International media outlets also have a vital role to play in exposing the political turmoil and human suffering taking place in Tunisia and nearby countries.

It is striking that while the BBC displayed remarkable zeal in its coverage of demonstrations in Iran last year, with the human rights angle being explicit throughout its coverage, next to no mention has been made of the political upheaval in Tunisia (or in Egypt following the recent elections).

This, despite the fact that while Iran had a disputed election, election results in Tunisia are an entirely foregone conclusion, with results consistently around the 90% mark. Indeed, the Economist’s Democracy Index places Tunisia on a par with Iran for "political participation" (and behind Zimbabwe and China) while Freedom House ranks Tunisia below China, Iran and Russia as one of the worst places on earth for internet freedom.

While size and geostrategic significance of a country is undoubtedly important in determining the relative proportion of airtime and journalistic scrutiny devoted to its developments, one cannot help but observe that many media outlets have an unhealthy habit of falling in love with particular countries or issues for which it is easy to construct a clear-cut and racy narrative (Iran - anti-Western extremism; Zimbabwe - post-colonial "reverse racism"; Tibet/Burma - peace-loving opposition figures) while eschewing situations where a clear line of analysis does not so easily spring to mind.

Tunisia is just such a situation - a country with a strong women's rights record yet no freedom of expression, a state with an avidly secularist, modernist outlook, but no toleration for dissent.

This makes it unattractive for many media outlets, who prefer soundbites that can capture the imagination of audiences, rather than real, in-depth analysis.

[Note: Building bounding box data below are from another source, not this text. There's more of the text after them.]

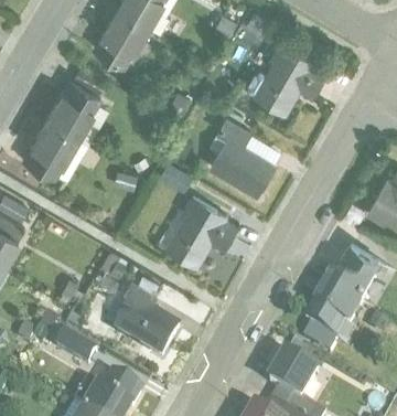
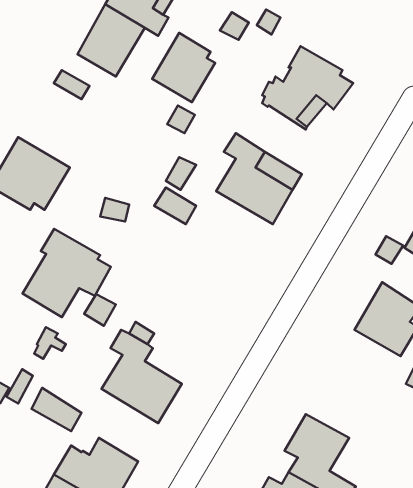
building: none -> [152,33,215,102]
building: [43,77,107,142] -> none
building: [163,191,237,265] -> [22,229,111,317]
building: [301,278,363,350] -> none

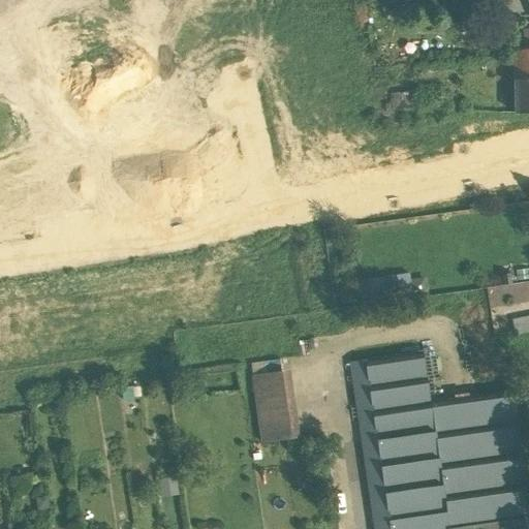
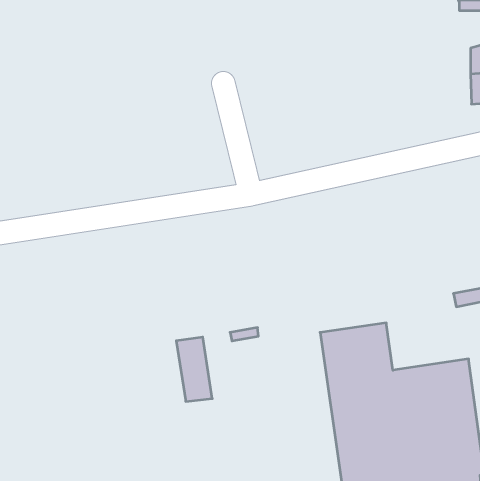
building: [255,375,294,445] -> [176,337,212,401]

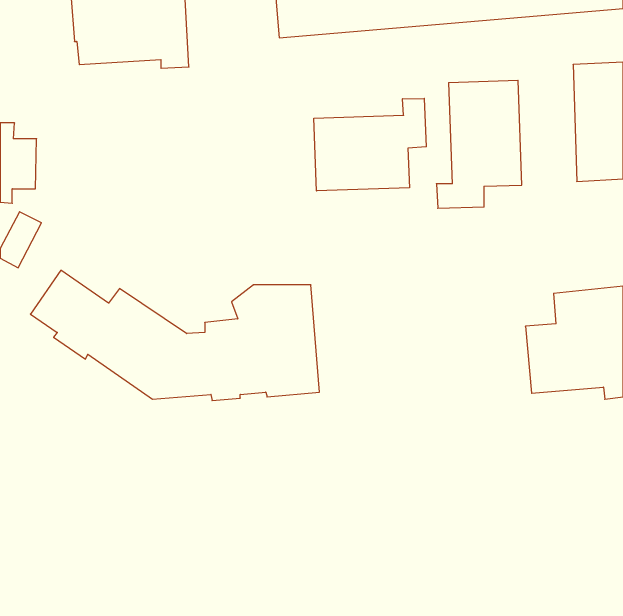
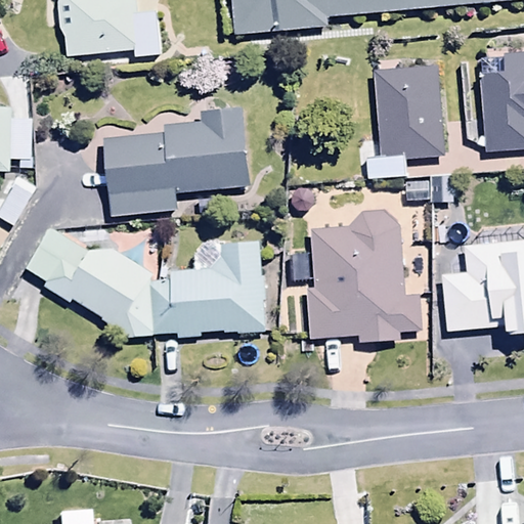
building: [314,98,426,191] -> none
building: none -> [104,103,250,214]
building: none -> [306,209,419,342]

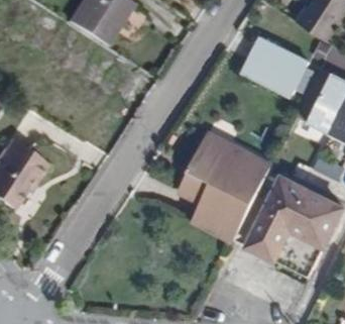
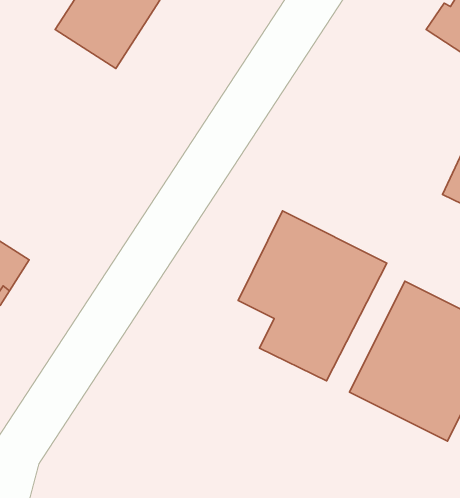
building: [243,35,309,94] -> none

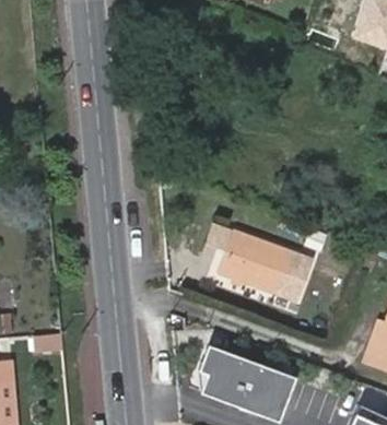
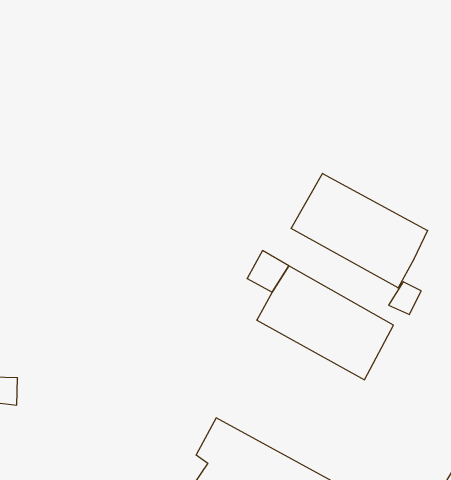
building: none -> [291,173,428,288]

As the Tunisian government’s response to the protests show, autocratic regimes in the Arab world have only one stock solution to widespread political dissatisfaction - crackdown. This is often accompanied by promises of reform, which launch yet another futile cycle of half-hearted opening of political structures inevitably followed by another clampdown.

There is only so long this strategy will last in the face of growing demands for accountability, and a rising youth population clamouring for economic opportunities and political expression.

The familiar narratives of "stability vs democracy" and "progressive/secular/moderate vs anti-Western/extremist" no longer work. Western governments and international media would do well to pay closer attention and rethink their broken old clichés. 

Intissar Kherigi is a Trainee Lawyer with a background in human rights. She has worked in the House of Lords, the United Nations in New York, and the European parliament in Brussels.
 
The views expressed in this article are the author's own and do not necessarily reflect Al Jazeera's editorial policy.